Carr was also known for his efforts in conservation, especially for sea turtles, helping convince Costa Rica to establish Tortuguero National Park in 1975. He was a co-founder of the Caribbean Conservation Corporation, which helps to save and monitor sea turtles in Tortuguero, Costa Rica. He often joined his wife Marjorie Carr in conservation work, as she was a major advocate for conservation in her own right. In 1952 the National Academy of Sciences awarded Carr the Daniel Giraud Elliot Medal.

==Legacy==
- Founder and Scientific Director of Sea Turtle Conservancy (formerly Caribbean Conservation Corporation) from 1959 until his death in 1987.
- The Archie Carr National Wildlife Refuge, which covers the beaches from Melbourne Beach south to Wabasso Beach was set up in 1994 in honor of his efforts.
- In 1994, the Dr. Archie Carr Wildlife Refuge was established in Costa Rica in his memory.
- Carr's son, Archie Carr III, is a conservationist who coordinated Central American programs for the New York Zoological Society (now known as the Wildlife Conservation Society); Carr III was instrumental in establishing the Cockscomb Basin Wildlife Sanctuary in Belize.
- A book about Carr entitled The Man Who Saved Sea Turtles: Archie Carr and the Origins of Conservation was published in 2007 by Oxford University Press. This book was written by Frederick R. Davis, Assistant Professor of History at the Florida State University.
- Carr's work is referenced in the 1985 romantic-drama film Turtle Diary.
- The Florida Department of Environmental Protection has named its newest building after Archie and Marjorie Carr.
- Carr is commemorated in the scientific name of a species of snake, Sibon carri.
- In 1987 the Ecological Society of America awarded Carr the Eminent Ecologist Award.
- World Sea Turtle Day is celebrated on June 16th, coinciding with Archie Carr's birthday.

==Works==
- Carr, Archie (1952). Handbook of Turtles; the Turtles of the United States, Canada, and Baja California.
  - Carr, Archie (1995). "paperback edition"
- Carr, Archie (1953). High Jungles and Low.
- Carr, Archie, and Coleman J. Goin (1955). Guide to the Reptiles, Amphibians, and Fresh-water Fishes of Florida.
- Carr, Archie (1956). The Windward Road, 1st edition. Carr, Archie (1979). "1979 edition". Carr, Archie (2013). "2013 edition"
- Carr, Archie (1963). The Reptiles (Series: LIFE Nature Library).
- Carr, Archie (1964). Ulendo: Travels of a Naturalist in and out of Africa.
- Carr, Archie (1967, 1984). So Excellent a Fishe: A Natural History of Sea Turtles. (ISBN 0-292-77595-4).
- Carr, Archie (1973). The Everglades. (Time-Life Book).
- Carr, Archie (Marjorie Carr, editor) (1994). A Naturalist in Florida: A Celebration of Eden. (ISBN 0-300-05589-7). Carr, Archie (1996). "1996 paperback edition"

==Academic genealogy==
Archie Carr graduated with his PhD in 1938 from the University of Florida under J.S. Rogers. His academic ancestry passes from Rogers (PhD 1929 University of Illinois), through Stephen Alfred Forbes (PhD 1884 Indiana University) (the first Chief of the Illinois Natural History Survey and a founder of aquatic ecosystem science), the eminent evolutionary biologist and ecologist David Starr Jordan (PhD 1872 Cornell), to Louis Agassiz (PhD 1829 Munich, Germany) the eminent ichthyologist, geologist, and natural historian.

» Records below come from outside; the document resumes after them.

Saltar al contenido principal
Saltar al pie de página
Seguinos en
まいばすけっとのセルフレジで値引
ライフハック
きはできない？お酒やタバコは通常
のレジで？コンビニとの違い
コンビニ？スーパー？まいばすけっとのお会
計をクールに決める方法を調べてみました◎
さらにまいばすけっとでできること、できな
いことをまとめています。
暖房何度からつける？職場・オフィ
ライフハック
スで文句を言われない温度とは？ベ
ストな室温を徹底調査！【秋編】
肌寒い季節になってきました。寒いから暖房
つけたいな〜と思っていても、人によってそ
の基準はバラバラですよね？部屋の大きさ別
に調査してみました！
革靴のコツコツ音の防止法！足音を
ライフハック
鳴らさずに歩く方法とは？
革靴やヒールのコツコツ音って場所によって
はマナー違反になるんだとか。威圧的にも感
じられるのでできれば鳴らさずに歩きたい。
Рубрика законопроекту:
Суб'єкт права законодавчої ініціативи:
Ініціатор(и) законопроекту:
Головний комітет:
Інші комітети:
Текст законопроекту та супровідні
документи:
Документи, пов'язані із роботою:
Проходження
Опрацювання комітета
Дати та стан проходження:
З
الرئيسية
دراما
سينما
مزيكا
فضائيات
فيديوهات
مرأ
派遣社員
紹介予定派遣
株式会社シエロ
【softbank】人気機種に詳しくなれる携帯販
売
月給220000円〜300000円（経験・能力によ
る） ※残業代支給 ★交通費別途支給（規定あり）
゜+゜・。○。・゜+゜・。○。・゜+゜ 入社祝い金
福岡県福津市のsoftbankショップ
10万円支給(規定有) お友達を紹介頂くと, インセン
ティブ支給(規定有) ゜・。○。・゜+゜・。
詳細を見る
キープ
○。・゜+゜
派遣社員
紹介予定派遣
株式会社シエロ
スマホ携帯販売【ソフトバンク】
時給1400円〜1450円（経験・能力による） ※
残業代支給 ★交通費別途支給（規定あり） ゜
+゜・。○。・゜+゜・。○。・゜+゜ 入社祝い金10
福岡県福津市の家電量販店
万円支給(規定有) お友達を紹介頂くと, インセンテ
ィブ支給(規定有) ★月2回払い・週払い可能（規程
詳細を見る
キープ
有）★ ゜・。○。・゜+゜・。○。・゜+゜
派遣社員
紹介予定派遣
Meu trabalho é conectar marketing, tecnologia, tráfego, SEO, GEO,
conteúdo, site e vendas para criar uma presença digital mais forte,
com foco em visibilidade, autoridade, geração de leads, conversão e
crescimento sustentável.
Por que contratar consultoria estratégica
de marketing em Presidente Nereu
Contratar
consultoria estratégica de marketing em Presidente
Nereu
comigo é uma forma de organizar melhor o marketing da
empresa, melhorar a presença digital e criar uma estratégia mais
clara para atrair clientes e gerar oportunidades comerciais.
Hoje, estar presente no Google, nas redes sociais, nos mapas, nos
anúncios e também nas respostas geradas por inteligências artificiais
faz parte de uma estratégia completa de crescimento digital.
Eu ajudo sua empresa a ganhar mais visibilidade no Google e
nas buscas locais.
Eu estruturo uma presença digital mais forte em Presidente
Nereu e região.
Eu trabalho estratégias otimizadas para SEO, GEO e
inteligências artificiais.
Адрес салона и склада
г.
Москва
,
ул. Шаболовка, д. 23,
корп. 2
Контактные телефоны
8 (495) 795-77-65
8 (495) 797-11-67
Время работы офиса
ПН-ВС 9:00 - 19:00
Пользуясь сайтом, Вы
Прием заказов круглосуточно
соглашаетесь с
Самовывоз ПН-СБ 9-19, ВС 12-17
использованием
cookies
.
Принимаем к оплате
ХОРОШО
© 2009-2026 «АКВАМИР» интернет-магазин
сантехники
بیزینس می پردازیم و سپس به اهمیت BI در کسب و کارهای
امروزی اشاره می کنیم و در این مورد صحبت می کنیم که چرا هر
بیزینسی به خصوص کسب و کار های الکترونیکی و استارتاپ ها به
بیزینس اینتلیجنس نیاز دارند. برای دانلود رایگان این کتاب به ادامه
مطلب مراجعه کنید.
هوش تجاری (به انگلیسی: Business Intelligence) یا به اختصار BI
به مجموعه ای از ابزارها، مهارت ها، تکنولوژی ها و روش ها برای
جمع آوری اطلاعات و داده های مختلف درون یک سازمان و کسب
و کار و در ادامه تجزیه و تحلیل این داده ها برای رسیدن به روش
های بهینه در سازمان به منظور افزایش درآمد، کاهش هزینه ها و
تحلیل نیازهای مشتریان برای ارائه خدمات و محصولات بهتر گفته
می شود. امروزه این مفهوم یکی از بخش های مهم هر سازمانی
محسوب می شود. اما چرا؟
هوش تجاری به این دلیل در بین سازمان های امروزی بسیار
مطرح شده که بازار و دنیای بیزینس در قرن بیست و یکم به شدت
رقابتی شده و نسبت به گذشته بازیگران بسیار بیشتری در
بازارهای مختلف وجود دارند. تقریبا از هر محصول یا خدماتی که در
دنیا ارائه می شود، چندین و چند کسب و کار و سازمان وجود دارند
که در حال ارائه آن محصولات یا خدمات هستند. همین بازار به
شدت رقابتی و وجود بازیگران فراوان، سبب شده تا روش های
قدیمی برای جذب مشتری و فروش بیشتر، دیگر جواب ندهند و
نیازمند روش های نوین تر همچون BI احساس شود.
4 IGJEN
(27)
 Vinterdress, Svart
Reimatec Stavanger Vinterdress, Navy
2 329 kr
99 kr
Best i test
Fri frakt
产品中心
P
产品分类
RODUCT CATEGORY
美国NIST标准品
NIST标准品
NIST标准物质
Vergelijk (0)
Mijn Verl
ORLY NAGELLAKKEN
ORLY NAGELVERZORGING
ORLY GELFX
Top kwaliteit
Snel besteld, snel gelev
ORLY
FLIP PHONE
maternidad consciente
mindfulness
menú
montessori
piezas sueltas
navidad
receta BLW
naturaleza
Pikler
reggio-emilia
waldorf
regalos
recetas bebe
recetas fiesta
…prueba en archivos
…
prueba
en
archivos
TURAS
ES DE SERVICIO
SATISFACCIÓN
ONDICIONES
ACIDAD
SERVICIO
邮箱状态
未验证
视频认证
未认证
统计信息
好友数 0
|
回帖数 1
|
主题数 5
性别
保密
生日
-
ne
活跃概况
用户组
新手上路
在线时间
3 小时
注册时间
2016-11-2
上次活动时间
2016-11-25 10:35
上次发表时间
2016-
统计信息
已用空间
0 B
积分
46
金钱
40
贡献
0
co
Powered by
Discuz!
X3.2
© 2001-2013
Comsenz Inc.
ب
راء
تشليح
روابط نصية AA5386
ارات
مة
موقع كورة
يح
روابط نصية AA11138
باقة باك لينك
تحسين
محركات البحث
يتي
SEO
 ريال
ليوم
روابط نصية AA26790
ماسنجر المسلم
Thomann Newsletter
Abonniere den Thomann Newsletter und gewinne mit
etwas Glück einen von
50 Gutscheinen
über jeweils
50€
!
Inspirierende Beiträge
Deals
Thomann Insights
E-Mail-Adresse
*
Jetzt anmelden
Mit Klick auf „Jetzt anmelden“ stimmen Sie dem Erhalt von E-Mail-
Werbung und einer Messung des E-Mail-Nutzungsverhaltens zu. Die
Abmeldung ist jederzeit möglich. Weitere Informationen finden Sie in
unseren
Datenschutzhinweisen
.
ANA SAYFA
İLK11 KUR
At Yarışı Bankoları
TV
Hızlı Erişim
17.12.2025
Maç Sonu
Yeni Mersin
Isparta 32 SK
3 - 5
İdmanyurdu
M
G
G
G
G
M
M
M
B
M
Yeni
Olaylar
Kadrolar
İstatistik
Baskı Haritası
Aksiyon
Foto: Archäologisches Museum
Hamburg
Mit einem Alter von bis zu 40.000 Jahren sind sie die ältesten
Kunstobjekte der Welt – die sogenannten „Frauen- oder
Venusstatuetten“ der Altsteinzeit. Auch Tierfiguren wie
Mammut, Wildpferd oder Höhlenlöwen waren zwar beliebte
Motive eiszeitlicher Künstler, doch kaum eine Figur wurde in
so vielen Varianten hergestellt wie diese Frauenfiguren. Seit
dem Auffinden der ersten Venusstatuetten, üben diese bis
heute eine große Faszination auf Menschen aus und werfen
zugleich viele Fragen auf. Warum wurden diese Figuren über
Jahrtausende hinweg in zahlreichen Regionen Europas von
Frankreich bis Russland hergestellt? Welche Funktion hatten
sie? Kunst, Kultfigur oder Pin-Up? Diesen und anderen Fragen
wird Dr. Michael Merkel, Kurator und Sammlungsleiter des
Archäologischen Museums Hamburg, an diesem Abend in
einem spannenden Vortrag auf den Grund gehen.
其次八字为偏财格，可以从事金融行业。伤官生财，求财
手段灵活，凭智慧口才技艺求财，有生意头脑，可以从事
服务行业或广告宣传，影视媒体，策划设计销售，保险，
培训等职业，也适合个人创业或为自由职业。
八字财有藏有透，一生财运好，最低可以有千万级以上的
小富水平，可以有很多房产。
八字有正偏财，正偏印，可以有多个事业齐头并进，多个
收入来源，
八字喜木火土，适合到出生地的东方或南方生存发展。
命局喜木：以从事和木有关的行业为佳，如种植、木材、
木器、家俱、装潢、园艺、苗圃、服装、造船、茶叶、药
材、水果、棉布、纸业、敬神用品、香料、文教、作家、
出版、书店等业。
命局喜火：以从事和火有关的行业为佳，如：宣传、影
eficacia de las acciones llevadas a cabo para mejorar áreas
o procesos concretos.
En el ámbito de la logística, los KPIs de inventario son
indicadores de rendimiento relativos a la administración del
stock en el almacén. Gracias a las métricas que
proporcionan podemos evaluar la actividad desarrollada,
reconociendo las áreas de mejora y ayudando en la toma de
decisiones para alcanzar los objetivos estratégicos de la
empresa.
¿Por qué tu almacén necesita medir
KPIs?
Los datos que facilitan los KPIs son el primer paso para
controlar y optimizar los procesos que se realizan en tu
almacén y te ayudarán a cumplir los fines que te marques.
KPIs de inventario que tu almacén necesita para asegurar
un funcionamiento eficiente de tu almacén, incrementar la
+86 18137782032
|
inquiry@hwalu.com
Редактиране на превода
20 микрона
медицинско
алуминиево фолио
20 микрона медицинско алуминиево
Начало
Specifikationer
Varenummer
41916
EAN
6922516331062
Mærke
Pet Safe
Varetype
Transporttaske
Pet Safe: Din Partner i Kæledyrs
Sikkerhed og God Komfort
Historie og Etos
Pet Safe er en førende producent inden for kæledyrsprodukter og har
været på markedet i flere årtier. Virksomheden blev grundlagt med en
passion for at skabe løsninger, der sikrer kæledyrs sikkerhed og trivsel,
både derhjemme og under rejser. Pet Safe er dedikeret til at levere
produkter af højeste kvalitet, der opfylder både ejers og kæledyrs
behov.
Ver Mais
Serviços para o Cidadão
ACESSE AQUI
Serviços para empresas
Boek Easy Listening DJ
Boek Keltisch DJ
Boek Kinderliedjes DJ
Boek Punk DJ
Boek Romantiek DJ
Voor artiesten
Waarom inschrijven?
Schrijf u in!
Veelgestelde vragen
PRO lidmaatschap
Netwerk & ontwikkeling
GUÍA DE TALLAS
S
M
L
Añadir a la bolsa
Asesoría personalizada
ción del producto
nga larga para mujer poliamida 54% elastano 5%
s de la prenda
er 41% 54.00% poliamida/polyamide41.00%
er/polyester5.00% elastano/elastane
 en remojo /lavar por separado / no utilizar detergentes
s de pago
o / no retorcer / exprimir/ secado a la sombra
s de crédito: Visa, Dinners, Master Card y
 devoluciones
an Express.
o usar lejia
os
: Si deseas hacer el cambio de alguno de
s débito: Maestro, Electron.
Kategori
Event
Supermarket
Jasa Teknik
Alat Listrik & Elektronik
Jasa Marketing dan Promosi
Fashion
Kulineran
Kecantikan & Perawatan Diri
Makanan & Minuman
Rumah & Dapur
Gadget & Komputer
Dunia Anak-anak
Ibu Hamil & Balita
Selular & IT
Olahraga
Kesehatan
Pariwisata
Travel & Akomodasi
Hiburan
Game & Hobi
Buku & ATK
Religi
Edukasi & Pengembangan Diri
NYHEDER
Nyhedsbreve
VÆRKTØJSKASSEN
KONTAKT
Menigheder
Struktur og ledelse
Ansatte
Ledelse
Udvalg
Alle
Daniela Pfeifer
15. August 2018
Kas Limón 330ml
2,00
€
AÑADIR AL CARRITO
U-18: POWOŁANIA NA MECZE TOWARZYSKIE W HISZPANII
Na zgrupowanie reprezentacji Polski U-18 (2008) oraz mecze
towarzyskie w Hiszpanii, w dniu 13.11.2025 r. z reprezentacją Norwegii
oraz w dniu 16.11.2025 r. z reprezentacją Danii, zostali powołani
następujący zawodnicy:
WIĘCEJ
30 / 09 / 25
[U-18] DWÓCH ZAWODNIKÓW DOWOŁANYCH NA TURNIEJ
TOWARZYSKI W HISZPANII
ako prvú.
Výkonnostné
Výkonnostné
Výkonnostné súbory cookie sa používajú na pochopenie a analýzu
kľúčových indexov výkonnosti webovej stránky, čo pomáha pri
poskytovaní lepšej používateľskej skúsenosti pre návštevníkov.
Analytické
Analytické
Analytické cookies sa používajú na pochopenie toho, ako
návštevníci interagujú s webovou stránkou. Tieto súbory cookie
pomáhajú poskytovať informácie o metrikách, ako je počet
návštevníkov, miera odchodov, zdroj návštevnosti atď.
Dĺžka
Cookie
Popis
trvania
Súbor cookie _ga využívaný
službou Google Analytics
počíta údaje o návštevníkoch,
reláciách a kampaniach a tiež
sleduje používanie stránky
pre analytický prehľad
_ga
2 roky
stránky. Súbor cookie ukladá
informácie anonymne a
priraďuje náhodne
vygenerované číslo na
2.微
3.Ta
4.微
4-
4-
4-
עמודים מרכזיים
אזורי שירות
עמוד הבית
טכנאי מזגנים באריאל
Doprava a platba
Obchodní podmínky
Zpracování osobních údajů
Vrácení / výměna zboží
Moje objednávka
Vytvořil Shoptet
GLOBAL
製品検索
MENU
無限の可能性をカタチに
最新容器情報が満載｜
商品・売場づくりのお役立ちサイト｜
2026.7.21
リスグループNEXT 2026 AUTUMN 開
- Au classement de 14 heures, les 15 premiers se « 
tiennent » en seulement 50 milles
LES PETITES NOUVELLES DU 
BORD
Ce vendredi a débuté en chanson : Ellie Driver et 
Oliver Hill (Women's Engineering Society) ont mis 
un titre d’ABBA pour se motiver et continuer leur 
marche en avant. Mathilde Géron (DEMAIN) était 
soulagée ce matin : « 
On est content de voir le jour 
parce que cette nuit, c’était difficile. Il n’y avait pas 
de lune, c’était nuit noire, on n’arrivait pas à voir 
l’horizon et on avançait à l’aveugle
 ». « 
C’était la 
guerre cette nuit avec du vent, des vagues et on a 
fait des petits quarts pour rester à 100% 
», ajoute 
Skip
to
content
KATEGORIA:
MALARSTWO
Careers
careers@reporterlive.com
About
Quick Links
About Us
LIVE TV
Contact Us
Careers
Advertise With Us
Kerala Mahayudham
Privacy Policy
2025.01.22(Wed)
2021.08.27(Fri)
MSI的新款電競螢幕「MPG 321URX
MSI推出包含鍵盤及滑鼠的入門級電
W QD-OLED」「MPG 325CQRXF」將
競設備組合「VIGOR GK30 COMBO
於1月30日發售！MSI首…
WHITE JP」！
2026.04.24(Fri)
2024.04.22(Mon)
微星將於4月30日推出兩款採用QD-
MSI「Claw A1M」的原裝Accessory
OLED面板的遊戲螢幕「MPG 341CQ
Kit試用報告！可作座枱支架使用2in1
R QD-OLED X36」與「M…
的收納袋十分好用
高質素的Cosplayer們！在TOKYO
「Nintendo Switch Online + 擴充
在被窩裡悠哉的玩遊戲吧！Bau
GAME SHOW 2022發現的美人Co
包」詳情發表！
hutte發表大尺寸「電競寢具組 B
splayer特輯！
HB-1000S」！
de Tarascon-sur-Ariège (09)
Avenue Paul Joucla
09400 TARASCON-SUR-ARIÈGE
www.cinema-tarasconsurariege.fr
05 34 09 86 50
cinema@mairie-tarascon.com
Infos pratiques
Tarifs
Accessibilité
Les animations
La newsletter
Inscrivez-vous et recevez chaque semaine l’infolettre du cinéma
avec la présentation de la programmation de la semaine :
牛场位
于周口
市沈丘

Carr advised and graduated 18 PhD students while faculty at the University of Florida: D.A. Belkin (1961), Karen A. Bjorndal (1979), D.K. Caldwell (1957), S.P. Christman (1975), M.J. Corn (1981), J.W. Crenshaw, Jr. (1955), D.C. Dietz (1979), D.W. Ehrenfeld (1966), D.E. Goodman (1971), E.V. Gourley (1969), H.F. Hirth (1962), C.G. Jackson (1964), J.F. Jackson (1972), A.B. Meylan (1984), J.A. Mortimer (1981), Robert H. Mount (1961), Peter C. Pritchard (1969), and Douglas A. Rossman (1962).